5970 Avenida Encinas, Carlsbad

  • Toast Gastrobrunch
  • 5970 Avenida Encinas
  • Carlsbad
  • A Holstein bull statue stands sentry for the dining room of this new Carlsbad brunch concept. As the name suggests, its contemporariness does include this Millenium’s signature brunch reinvention: toast. These requisite open faced sandwiches ($11-14) are built around the choices of avocado, smoked salmon, duck confit, and lobster, depending how committed you wish to appear to your Instagram followers. The most photogenic dish may be the $16 Eggs In Purgatory: shakshuka served in a Sourdough bread bowl. Which means it’s a North African egg dish served in a spicy tomato sauce, and, in this case, with pork belly, mushrooms, scallions, feta cheese, and mint. But you’ll find the quirky breakfast-maker does a fine job gussying up its menu of eggs Benedict for visual consumption. Whether you opt for the Canadian bacon on English muffin standard, short rib on grilled sourdough, or fried chicken on cheddar cornbread with bechamel in place of hollandaise; your Benedict will be served with a lineup of spherical side dishes.

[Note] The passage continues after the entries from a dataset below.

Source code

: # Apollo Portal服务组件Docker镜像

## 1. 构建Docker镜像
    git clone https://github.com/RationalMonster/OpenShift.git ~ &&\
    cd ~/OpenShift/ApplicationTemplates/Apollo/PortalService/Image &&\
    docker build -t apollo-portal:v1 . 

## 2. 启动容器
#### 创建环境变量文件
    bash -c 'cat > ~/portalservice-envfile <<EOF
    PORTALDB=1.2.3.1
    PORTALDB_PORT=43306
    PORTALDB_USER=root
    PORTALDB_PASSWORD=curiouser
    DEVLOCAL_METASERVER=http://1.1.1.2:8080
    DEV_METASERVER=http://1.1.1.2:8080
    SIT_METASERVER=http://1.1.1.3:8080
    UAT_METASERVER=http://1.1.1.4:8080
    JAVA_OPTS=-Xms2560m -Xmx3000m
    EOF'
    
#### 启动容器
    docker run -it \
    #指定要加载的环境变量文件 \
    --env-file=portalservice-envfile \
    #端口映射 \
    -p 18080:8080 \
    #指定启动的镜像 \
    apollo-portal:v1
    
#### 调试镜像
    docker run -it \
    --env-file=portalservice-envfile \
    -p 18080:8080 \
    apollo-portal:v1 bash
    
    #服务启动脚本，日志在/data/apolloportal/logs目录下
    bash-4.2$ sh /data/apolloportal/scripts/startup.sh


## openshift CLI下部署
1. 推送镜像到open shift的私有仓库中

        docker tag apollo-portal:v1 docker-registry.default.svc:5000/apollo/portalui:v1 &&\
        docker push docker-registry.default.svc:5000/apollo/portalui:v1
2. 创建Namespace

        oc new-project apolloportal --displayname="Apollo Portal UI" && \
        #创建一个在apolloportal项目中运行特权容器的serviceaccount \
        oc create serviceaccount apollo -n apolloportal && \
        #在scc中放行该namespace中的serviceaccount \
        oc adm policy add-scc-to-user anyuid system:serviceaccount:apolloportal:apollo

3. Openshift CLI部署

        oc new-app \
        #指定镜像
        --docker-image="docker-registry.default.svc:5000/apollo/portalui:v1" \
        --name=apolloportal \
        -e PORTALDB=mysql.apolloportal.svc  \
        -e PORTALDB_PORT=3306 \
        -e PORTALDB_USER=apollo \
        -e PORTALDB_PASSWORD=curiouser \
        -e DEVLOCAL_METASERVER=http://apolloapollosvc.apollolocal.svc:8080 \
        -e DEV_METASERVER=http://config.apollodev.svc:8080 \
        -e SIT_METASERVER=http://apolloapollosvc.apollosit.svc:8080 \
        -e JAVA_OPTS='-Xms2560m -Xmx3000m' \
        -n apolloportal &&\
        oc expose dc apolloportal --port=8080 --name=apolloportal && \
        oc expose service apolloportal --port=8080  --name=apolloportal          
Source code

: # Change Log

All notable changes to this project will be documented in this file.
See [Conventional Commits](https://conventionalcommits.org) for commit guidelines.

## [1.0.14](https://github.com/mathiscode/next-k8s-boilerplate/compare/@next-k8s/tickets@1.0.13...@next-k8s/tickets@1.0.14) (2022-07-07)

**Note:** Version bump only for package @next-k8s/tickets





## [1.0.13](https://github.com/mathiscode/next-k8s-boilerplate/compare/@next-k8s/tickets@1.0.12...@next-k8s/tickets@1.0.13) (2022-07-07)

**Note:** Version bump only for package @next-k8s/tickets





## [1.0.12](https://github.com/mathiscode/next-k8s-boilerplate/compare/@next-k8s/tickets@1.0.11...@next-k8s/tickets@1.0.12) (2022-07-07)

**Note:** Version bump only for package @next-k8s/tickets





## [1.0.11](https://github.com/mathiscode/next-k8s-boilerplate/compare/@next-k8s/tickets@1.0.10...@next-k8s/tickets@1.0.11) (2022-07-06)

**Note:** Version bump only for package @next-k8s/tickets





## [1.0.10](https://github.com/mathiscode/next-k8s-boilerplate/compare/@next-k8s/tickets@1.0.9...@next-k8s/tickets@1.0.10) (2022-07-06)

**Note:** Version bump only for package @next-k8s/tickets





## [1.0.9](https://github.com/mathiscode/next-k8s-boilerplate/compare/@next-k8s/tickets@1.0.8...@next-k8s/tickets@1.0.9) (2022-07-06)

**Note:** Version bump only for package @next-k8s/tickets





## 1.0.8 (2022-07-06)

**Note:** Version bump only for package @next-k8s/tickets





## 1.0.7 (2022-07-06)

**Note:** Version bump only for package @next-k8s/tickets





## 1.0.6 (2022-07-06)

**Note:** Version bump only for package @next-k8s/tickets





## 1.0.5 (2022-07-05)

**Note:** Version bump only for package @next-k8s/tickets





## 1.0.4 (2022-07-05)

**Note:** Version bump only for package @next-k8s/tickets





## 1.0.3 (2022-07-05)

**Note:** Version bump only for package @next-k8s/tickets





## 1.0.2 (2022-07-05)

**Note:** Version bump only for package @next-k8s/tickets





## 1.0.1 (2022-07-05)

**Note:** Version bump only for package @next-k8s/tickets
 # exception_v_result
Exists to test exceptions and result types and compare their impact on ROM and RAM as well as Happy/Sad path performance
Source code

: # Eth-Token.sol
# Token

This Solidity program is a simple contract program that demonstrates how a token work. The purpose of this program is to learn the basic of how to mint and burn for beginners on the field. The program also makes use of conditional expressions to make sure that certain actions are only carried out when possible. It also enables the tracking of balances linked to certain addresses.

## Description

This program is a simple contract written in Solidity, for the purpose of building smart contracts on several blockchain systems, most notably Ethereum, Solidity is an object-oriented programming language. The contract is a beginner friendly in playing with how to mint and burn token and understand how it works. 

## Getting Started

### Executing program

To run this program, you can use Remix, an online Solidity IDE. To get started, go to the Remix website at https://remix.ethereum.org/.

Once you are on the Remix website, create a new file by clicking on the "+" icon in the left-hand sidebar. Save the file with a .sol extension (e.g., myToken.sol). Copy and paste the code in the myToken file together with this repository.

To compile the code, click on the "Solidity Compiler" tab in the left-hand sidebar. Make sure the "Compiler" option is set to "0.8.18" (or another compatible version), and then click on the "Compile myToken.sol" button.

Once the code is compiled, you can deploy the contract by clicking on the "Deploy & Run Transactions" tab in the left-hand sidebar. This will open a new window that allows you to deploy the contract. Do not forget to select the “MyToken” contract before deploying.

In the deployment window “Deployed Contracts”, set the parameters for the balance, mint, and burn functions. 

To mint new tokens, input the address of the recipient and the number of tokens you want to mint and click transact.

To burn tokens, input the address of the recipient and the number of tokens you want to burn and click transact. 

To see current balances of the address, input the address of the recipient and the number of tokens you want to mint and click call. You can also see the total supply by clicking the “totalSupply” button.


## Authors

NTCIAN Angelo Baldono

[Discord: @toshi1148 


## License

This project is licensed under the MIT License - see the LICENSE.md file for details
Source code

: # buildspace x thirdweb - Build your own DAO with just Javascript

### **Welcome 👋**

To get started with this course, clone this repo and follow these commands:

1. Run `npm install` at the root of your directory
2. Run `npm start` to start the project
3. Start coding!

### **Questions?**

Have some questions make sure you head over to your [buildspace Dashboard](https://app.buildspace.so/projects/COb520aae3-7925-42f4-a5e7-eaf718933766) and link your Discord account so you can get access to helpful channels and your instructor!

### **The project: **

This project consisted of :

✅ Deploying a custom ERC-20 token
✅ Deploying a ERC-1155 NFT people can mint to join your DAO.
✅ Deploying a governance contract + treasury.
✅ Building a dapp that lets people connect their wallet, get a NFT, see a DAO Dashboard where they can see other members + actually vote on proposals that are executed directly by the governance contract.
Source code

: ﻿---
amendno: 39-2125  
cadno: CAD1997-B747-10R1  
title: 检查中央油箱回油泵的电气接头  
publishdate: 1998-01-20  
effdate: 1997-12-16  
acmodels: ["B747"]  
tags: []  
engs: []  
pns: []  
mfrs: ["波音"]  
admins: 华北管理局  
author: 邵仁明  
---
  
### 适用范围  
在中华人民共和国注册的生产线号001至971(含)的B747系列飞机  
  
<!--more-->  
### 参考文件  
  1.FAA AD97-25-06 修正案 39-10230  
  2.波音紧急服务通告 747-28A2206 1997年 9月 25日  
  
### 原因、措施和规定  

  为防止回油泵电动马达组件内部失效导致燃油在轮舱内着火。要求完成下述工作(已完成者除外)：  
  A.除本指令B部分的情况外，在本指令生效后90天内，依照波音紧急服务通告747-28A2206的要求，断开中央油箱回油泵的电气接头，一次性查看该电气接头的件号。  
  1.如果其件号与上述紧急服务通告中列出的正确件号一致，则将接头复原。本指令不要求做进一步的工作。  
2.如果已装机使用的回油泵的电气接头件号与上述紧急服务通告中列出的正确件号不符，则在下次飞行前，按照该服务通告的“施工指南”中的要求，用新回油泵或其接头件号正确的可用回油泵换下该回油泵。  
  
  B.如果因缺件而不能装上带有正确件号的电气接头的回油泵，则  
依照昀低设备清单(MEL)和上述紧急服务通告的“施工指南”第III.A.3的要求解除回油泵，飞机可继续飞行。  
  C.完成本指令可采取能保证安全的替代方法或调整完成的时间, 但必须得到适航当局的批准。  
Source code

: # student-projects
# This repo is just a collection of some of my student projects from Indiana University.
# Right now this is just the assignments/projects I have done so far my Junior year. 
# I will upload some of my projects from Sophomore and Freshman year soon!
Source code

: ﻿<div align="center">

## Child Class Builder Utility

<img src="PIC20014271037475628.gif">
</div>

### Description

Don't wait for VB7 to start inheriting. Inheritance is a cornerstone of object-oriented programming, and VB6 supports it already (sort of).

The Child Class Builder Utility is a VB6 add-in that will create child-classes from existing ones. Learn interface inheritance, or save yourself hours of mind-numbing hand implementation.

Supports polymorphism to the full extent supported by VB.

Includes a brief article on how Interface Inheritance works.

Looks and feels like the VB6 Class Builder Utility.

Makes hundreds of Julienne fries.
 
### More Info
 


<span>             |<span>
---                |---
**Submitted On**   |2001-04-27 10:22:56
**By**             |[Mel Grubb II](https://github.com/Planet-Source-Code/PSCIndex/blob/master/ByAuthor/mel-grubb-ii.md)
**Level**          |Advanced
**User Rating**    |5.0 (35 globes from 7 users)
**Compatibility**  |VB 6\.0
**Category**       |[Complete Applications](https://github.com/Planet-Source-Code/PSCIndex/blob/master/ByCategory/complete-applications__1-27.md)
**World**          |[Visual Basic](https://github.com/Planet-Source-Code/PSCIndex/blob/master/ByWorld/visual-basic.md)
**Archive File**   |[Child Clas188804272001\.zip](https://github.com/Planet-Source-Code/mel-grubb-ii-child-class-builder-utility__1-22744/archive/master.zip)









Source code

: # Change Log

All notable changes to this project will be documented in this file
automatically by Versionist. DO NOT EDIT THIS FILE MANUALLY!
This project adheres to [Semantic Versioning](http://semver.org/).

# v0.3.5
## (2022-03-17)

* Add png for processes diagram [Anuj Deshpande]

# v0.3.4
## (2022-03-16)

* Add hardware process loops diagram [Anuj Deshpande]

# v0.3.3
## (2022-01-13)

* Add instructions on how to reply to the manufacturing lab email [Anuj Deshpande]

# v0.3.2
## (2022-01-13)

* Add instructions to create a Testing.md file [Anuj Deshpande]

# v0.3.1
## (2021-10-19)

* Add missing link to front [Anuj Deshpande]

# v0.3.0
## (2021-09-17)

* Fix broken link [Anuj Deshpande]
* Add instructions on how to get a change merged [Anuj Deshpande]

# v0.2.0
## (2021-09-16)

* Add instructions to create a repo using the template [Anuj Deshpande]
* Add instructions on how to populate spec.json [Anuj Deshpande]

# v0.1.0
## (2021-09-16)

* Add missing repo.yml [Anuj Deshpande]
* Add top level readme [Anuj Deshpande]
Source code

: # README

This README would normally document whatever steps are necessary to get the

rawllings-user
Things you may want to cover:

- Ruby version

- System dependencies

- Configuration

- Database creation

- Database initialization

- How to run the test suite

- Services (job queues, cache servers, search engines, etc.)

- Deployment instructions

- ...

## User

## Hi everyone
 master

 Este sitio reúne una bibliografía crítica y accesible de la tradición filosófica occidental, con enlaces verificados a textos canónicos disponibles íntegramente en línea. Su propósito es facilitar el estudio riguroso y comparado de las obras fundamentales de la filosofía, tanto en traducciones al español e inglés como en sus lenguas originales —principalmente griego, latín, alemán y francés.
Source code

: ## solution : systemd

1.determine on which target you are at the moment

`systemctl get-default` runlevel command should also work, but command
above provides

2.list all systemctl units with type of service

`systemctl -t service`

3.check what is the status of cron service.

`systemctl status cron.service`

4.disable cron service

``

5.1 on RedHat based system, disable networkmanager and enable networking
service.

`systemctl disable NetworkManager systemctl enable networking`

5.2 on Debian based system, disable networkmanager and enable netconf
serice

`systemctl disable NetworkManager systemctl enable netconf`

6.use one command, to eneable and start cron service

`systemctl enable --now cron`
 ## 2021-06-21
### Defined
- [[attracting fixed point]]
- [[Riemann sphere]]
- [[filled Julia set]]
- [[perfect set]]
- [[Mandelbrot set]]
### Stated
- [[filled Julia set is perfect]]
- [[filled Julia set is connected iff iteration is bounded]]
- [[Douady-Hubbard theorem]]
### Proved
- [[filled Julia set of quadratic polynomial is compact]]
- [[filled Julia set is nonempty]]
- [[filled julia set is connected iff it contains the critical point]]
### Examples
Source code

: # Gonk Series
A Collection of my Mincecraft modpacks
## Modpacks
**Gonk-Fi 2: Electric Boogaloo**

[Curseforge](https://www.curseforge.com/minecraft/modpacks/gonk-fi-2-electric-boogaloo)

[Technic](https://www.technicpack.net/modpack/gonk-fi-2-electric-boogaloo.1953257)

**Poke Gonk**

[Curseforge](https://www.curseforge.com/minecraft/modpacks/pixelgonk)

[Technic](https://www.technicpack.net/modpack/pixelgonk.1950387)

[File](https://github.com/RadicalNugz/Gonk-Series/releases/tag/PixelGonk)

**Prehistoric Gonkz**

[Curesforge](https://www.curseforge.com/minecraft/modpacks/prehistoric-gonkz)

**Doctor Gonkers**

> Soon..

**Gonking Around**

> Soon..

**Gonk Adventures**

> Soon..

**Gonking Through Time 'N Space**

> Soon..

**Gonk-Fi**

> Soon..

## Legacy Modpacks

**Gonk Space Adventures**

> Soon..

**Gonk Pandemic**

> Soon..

There are roasted cherry tomatoes, crispy fried mashed potato balls, and a chocolate-dipped apple. In other words, plenty to nosh on while you cycle through the menu of mimosas, bellinis, and bloody marys.
Place

Great Maple

1451 Washington Street, San Diego

  • Some will argue you can’t have brunch without juiced-up wines and morning cocktails, and to those people I say, grab a booth at Great Maple and spend the your day nibbling through a succession of bloody marys. I say nibbling because these notorious bloodies are garnished with full-fledged snacks. It might be a whole pickle, it might be an octopus tentacle, it might be a slab of pizza toast. Whichever, it’ll give you something to chew on while you mull the eternal brunch dilemma: do I feel more like breakfast or lunch? Arguments here compel in both directions, with particularly difficult choices presented by the likes of a ribeye French dip sandwich and a sage sausage breakfast pot pie. If you need more time, order a plate of the restaurant’s signature maple bacon doughnuts for the table. Generously glazed with a heavy sprinkling of crumbled bacon strips, they should be enough to fuel another round of cocktails. Don’t feel the need to rush: decked out in atomic age decor, Great Maple always somehow feels like its New Year’s morning in Vegas.
Place

Feast & Fareway

2000 Visalia Row, Coronado

  • When atmosphere tops your list of brunch priorities, this new spot on the Coronado municipal golf course delivers some of the best in town. The gorgeous backdrop is not only due to the manicured greens surrounding the restaurant, bar, and patio. Sparkling Glorietta Bay sits on one side, and the iconic Coronado Bridge shows off its curves on the other. I don’t care if you play golf, like golf, or even know what golf is: to spend a late morning here sipping on booze and eating breakfast and lunch items is to find a moment of peace in your week. American breakfast standards are well represented, and the biggest surprises on that side of the menu are a collection of vegan items, including soy chorizo omelet and vegan sausage Benedict. But if you’ve got a sugar-loving soul, the must-tries will be found in the French toast section. The simple brioche toast is a winner at $9, so imagine how much better it gets with bananas foster ($10) or caramel apple crumble a la mode. It’s simple math: golf greens + bridge + bay + ice cream = brunch success.